Causes of stress

We experience stress every day of our lives. We can also experience too little stress which can lead to poor performance, just as too much stress does.

The symptoms of stress that we experience is part of the body’s normal reactive process. If the stress is prolonged, beyond a month or two say, then it is more likely to result in ongoing stress, anxiety or illness.

Crises/catastrophes

This type of stressor is unforeseen and unpredictable and is completely out of your control, for example, devastating natural disasters such as major floods, earthquakes or wars.

Though they are rare, they cause a great deal of stress in a person's life.

Major life events

Major life events include marriage, death of a loved one, birth of a child. These events can be either positive or negative.

They may or may not be stressful. We may often assume that the death of a loved one is a negatively stressful event, but if that loved one had been unwell for a long time, it’s possible that the event is not as negatively stressful as we would assume.
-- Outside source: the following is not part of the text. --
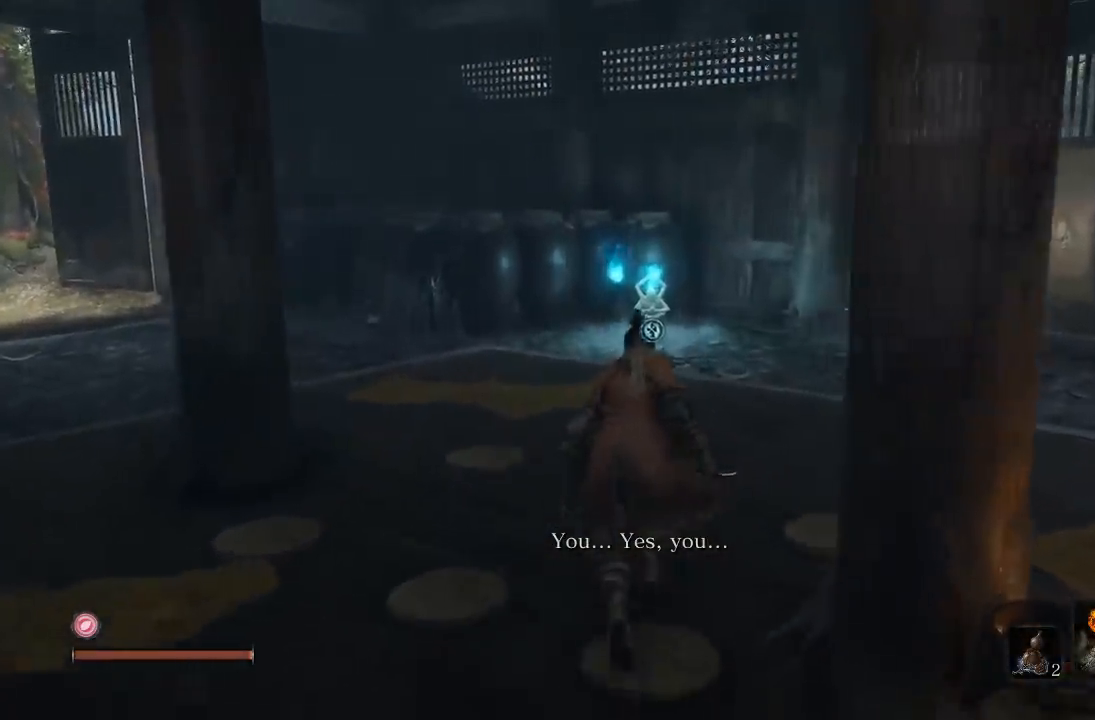
{"buttons": [], "left_stick": "up", "right_stick": "right", "button_events": []}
If it was a positive life event then it is unlikely to generate significant stress. Understandably, negative events can be linked to stress and associated health problems.

If you would like to test your stress level by taking our life experiences survey, please flollow this link.

Life Experiences Survey

Daily hassles/micro-stressors

This is the most common stressor and includes daily annoyances and minor hassles. Examples could include making decisions, meeting deadlines, dealing with irritating personalities, and can often include conflicts with people.

Daily stressors are different for everyone – what is stressful for you may not be stressful for another.

Ambient stressors

These are global (as opposed to individual) low-grade stressors that are a part of everyday life. They are the kinds of stressor that are ongoing, have a negative effect on you and are non-urgent. You can perceive them physically and yet you are unable to change them, such as pollution, noise, crowding or traffic.

Unlike the other three types of stressor, they can negatively impact stress without you being consciously aware of them.

Optimal stress levels

You will no doubt have seen the optimal stress graph. Clearly it shows that if you are not stressed enough then your perfomance will suffer because of boredom. Conversely, if you are too stessed then your performance will also suffer. While you are flying it is clearly a good idea to keep your arousal state at the optimum.

So if there are quiet times, do something that will ease your burden in the busy periods of flight. This will also have the added bonus of having you at an appropriate state of arousal should anything unplanned happen.

Recurrent training and keeping current will help you to keep your stress levels at the optimium if you have an inflight emergency, by exposing you to issues and being able to practise solving them.

 

Physiologically, day to day (chronic) stressors have a greater negative impact on your health than do more traumatic (acute) stressors which tend to have a start and end point. For example, daily stressors such as dealing with traffic, meeting deadlines, dealing with customers/clients, cause more harm to your health in the long run than major life events such as a death in the family.